«На берегу» представляет собой самое житейски и научно достоверное обоснование конца человечества из всех, имеющихся в художественной литературе.
Шюту не нужно громоздить ужасы.
Нет нужды выписывать инфернальные ландшафты.
Незачем прибегать к натурализму.
Он добивается максимального воздействия на чувства простейшими средствами — повествуя об угасании жизни на планете с тем же эпическим спокойствием и вниманием к подробностям, с каким другие авторы и сам он в других произведениях живописуют ее течение в смене поколений. У него сильней всего впечатляют даже не сцены болезни и ухода из жизни главных действующих лиц в конце романа (достаточно страшные сцены), но выверенная логика в описаниях материального окружения героев и работы их сознания.
В книгах Шюта следствия жестко вытекают из причин и развитие общей картины во времени изначально мотивировано. В данном случае гибель — к началу действия — подавляющей части человечества и исчезновение связей между государствами и континентами закономерно меняет привычную картину цивилизованной жизни в Австралии. Облик мира на этой картине расползается по швам, фрагменты действительности вступают друг с другом в противоестественные, невозможные сочетания, как на полотнах Сальвадора Дали, но персонажи воспринимают это как должное. Вот характерный пример сюрреальной метаморфозы вещей в эпоху конца времен — оригинальное использование гаража не по назначению:
«Вместо машин тут оставляли лошадей, лошадей держали главным образом деловые люди, которые жили за городом; они приезжали верхом, в бриджах и пластиковых плащах, лошадей оставляли в бывшем гараже, а к центру добирались на трамвае. Бензоколонки заменяли им коновязь.
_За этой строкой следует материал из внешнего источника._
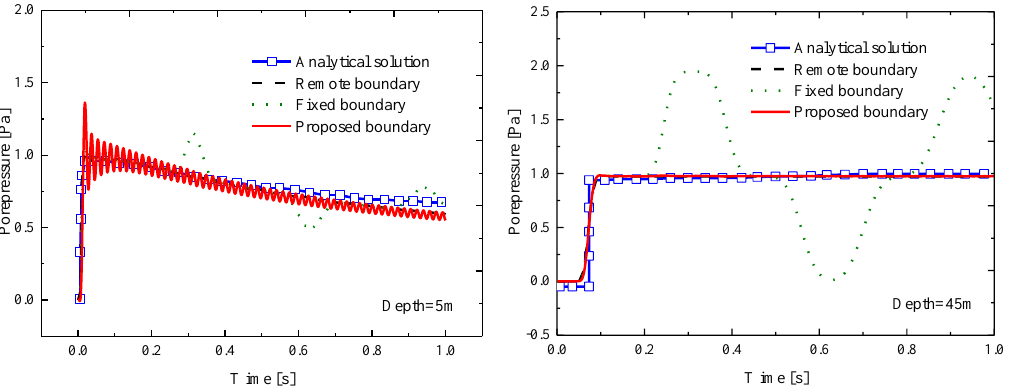
Figure 3. Vertical displacement and pore pressure time histories of one-dimensional saturated soil model.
По вечерам они возвращались трамваем из центра, седлали лошадей, привязывали портфели к седлам и верхом отправлялись по домам».
В романе «На берегу» нет изощренного психологизма, зато есть особая точность диалога и жеста, верно рассчитанные человеческие реакции. С приближением конца человека, показывает Шют, меняют свой привычный облик даже вещи, но сознание консервативно, оно не желает меняться, принимать неизбежное. Шют словно угадал, что восприятие жизни человеком до самого конца и жизни, и человека будет идти по накатанной колее, нести печать обыденности и в исключительных обстоятельствах. Из этого несоответствия писатель извлекает большой эмоциональный эффект.
Комичны, скажем, подсчеты отставного генерала — успеют ли они с коллегами прикончить клубные запасы марочного портвейна, прежде чем их самих прикончит радиация? А вера капитана подлодки ВМС США в то, что, погибнув, он непонятным образом возвратится на нетронутую войной родину, чтобы воссоединиться с живыми — в том, другом, измерении — и ожидающими его женой и детьми, напротив, отмечена высокой патетикой. Но из контекста можно понять, что это особые случаи, тогда как общее правило — инерция жизни в планах, что действующие лица строят на ближайшее и отдаленное (!) будущее.